I couldn’t afford to kiss Claire goodbye before I left. I can’t afford to mourn her now that she’s gone. Sibyl and Jack are counting on me to know what to do—and to be there to do it. If I could drive out of here this instant I could make Colorado Springs before nightfall. I’d have to push it on the speed limit. Which might not be a problem. Then again, if I wreck, that’s it. Better hope I die instantly….
So I won’t wreck. I’ve got to get home! But I can’t leave without checking in one last time with the company, at least see who’s paying for what, if anything. The office opens at eight.
I shower, dress, and pack out quickly. I take the stairs on the north end of the hall. It’s fifteen flights down but the effort tempers my anxiety. More to the point, it lets me out by the back door to the parking garage. I don’t want the desk people to see me carrying my luggage out.
It’s just another job interview! I can do this!
I walk around the hotel. It’s so quiet I can all but hear the damp, hot sunlight pressing down upon the concrete. I’m so relieved to feel the air conditioning as I come in through the front door.
The dining area off the lobby is pitch-dark to my sun-adjusted eyes. “Sorry,” says the girl behind the front desk. “The entire kitchen
staff is out.”
“Huh.” Not that I’m particularly surprised.
“I know they’re not all sick, either! Only one out of three got this, right?”
“I suppose the rest are home taking care of their people,” I say.
“Must be nice. The way I see it, I don’t work, I don’t get paid! God knows where those people are getting their money!”
“Well, did someone at least pick up some doughnuts and brew some coffee?”
“As a matter of fact, I did, thank you very much! Would you like some?”
“If it’s not too much trouble.”
“Oh, not at all! You have no idea how good it is to have someone to talk to!”
From Angie I learn there are a dozen or so flu patients booked here in the hotel because the airlines—on orders from Homeland Security, via the TSA—are refusing to transport obviously sick people. “Talk about closing the barn door when the horses are already out!” says Angie.
A very pale and irritable looking woman wearing a prominent MANAGER tag comes in. “I don’t like leaving my little boy at home the way he is but the show must go on, right?”
“Don’t put yourself out on my account.”
“Oh! Sorry! Sorry! I didn’t mean it like that! This is just going to be a really hard day. We don’t have a kitchen staff and now there’s no one here to clean the rooms! It might be a couple of days on that, and for that we do apologize!”
“It’s all right. Look, I’m going out to find some breakfast. Good meeting you all—and good luck!”
“Let us know what you find open,” says Angie.

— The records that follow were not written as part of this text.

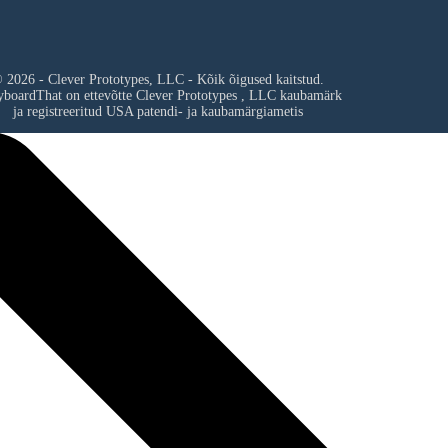
 2026 - Clever Prototypes, LLC - Kõik õigused kaitstud.
yboardThat on ettevõtte
Clever Prototypes , LLC
kaubamärk
ja registreeritud USA patendi- ja kaubamärgiametis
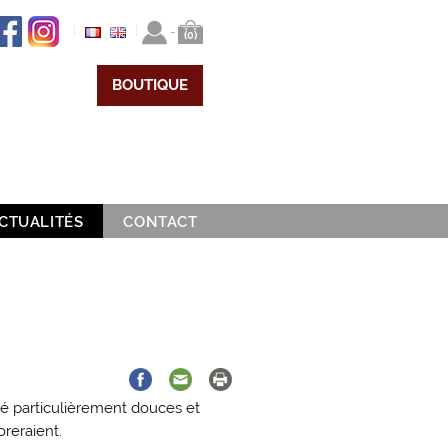
|
|
-
(0)
BOUTIQUE
CTUALITÉS
CONTACT
EVÈNEMENTS
LA VIE AU DOMAINE
PRESSE
VENDANGES
VIGNES
été particulièrement douces et
oreraient.
VINS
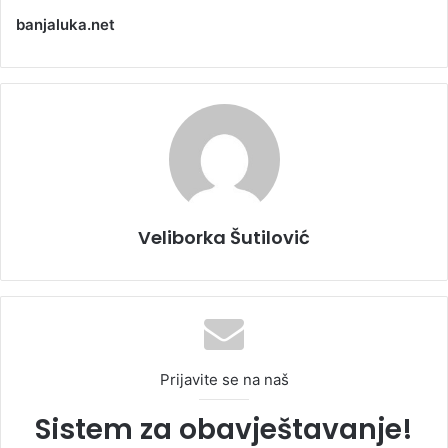
banjaluka.net
Veliborka Šutilović
Prijavite se na naš
Sistem za obavještavanje!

I nod, wave, and set off into the quiet city.
4.
The more I think about it, the less sense it makes. Cell phone towers are designed to run on full automatic. The landline system, also designed for low-to-no-maintenance, works on batteries. Even if the lines were overwhelmed by chatty survivors you wouldn’t get a dial tone, let alone a ring on the other end.
Just dead air.
Then again, if four years of sporadic “customer care” temp gigs have taught me anything, it’s that modern civilization runs on duct tape and good intentions. There’s also the simple fact that too many people are either sick or taking care of their sick to do the most basic upkeep, let alone full-on relay station repair.
I’ve got to find some breakfast to help me kill time on top of hunger while waiting for the office to open. I’m already three blocks from the hotel when I catch sight of the OPEN sign beyond the blinking DON’T CROSS light I’m ignoring.
I pause in the middle and take in the full 360 degrees. Except for a lone mutt sniffing along the walk on one side, a couple of raccoons having at a trash basket on the other, there’s no movement for as far as I can see. Not a soul in the street.
The door of the glass-fronted diner is open. There’s a guy behind the counter. He’s waving me in. God help me, I’m probably going to regret this.
“Just so you know,” he says as I walk up to the counter. “We’re all you’re going to find open for miles.”